-- What you need to do --
In the article on Afghanistan below, condense the paragraph that begins "The Pentagon has pressed" into one shorter sentence that keeps its main facts.

-- Text passage --
A bus drives by as U.S. soldiers conduct a mission with the Afghan National Army and Police in the remote Musa Khel district of Khost province, Afghanistan, on July 4, 2013.

A classified intelligence report predicts progress the U.S. and allies have made in Afghanistan during the last three years will deteriorate significantly by 2017 as American troop levels are drawn down, the Washington Post reported.

The National Intelligence Estimate, comprising information gathered by the nation’s 16 intelligence agencies, predicts a resurgence of influence by the Taliban as the U.S. withdraws, the Post said, citing unnamed officials who have read or been briefed on the report.

National Intelligence Estimates are issued periodically, usually preceding major policy decisions, the Post said.

The North Atlantic Treaty Organization has opened talks with the Afghan government on troop support after 2014, while emphasizing that any accord remains contingent on the signing of a U.S.-Afghan security pact.

A U.S.-Afghan accord is also a prerequisite for the release of billions of dollars of aid pledged by the U.S. and its allies. The national intelligence report predicts Afghanistan would deteriorate into chaos without such military and financial support, according to the Post’s account.

The Pentagon has pressed Afghan President Hamid Karzai to sign the agreement that would let U.S. forces train and assist Afghanistan’s army after 2014, when most U.S. troops will come home from a war now in its 13th year. Karzai so far has refused to sign.

-- Data extract --
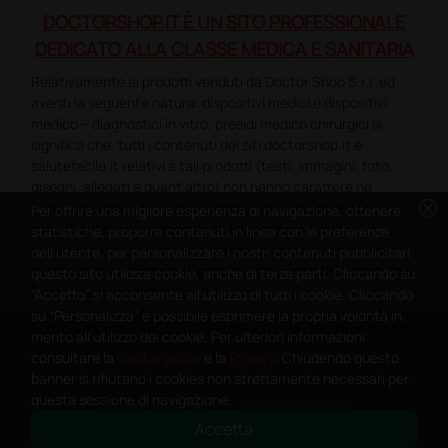
DOCTORSHOP.IT È UN SITO PROFESSIONALE
DEDICATO ALLA CLASSE MEDICA E SANITARIA
Relativamente ai prodotti venduti da Doctor Shop S.r.l. ed
aventi la seguente natura: dispositivi medici e dispositivi
medico – diagnostici in vitro, presidi medico chirurgici si
significa che: tutti i contenuti dei siti doctorshop.it e
salutefacile.it relativi a tali prodotti (testi, immagini, foto,
disegni, allegati e quant’altro) non hanno carattere né
cancel
natura di pubblicità. Tutti i contenuti devono intendersi e
Per offrire una migliore esperienza di navigazione, ottenere
sono di natura esclusivamente informativa e volti
statistiche, proporre contenuti in linea con le preferenze
esclusivamente a portare a conoscenza dei clienti e dei
dell'utente, per personalizzare i nostri contenuti pubblicitari
potenziali clienti in fase di preacquisto i prodotti venduti da
questo sito utilizza cookie, anche di terze parti. Cliccando su
Doctorshop attraverso la rete.
“Accetto” si acconsente all'utilizzo di tutti i cookie. Cliccando
su “Personalizza” è possibile esprimere la propria volontà in
Copyright DoctorShop 2005-2026 - Tutti diritti riservati - P.IVA
merito all'utilizzo dei cookie. Per ulteriori informazioni
04760660961
consultare la
Cookie policy
e la
Privacy
. Chiudendo questo
banner si rifiutano i cookies non strettamente necessari per
questa sessione di navigazione.
Accetta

-- Exercise solution --
The Pentagon has urged Afghan President Hamid Karzai, who has so far refused, to sign an accord letting U.S. forces train and assist Afghanistan's army after 2014, when most U.S. troops leave a war now in its 13th year.